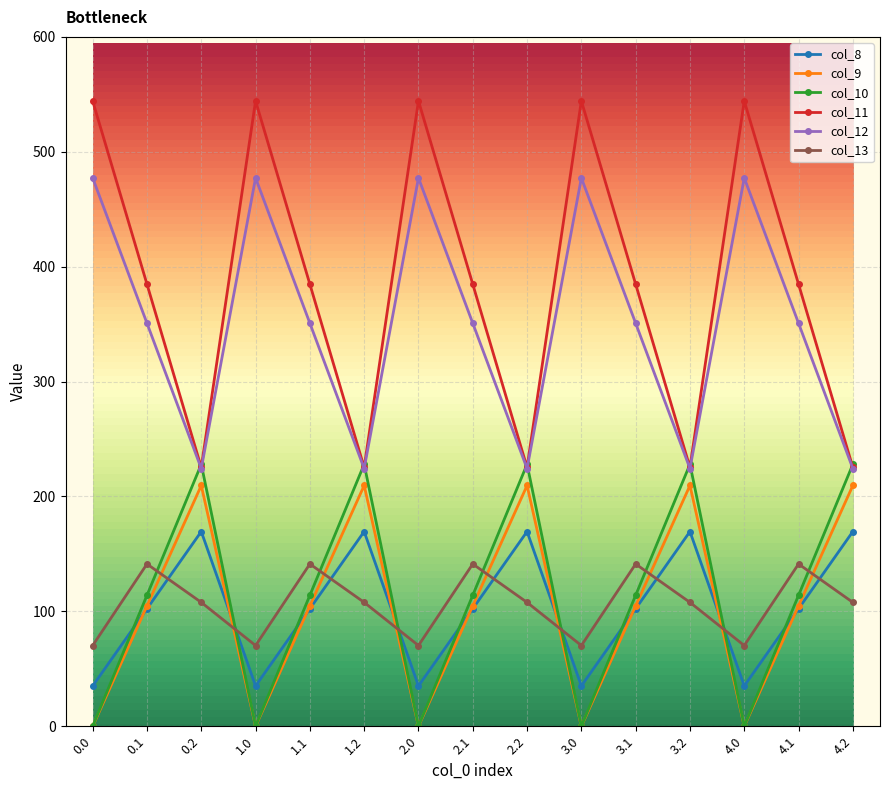

What is the spread (max minus min) of values at 2.1?

282.5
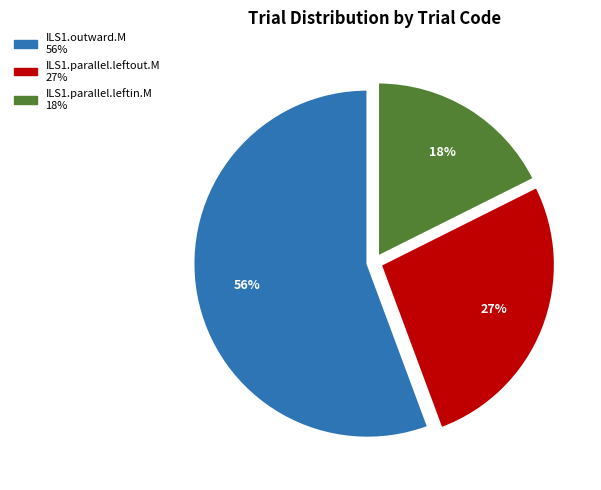

Is there any slice that represents more than half of the pie?

Yes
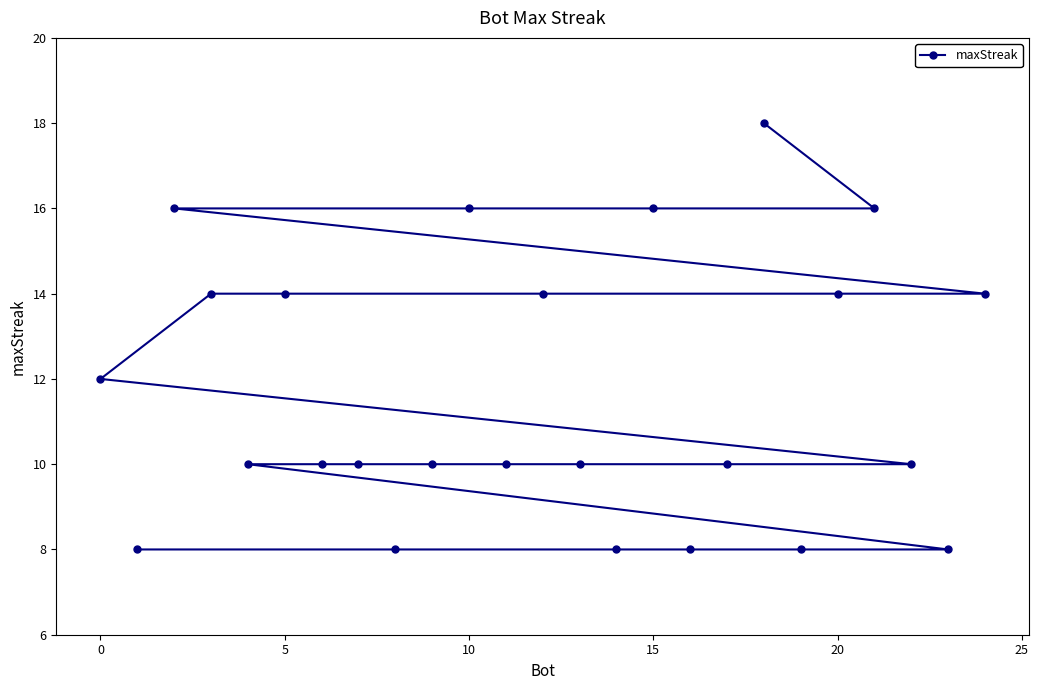

Reading left to right, list all the values displayed in this chart.

12	8	16	14	10	14	10	10	8	10	16	10	14	10	8	16	8	10	18	8	14	16	10	8	14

● ● ● ●

*Problem statement*: Write out every line of the records above word for word, leaving out the pictures.

*Answer section*:
What is the spread (max minus min) of values at 2.1?

282.5

Is there any slice that represents more than half of the pie?

Yes

Reading left to right, list all the values displayed in this chart.

12	8	16	14	10	14	10	10	8	10	16	10	14	10	8	16	8	10	18	8	14	16	10	8	14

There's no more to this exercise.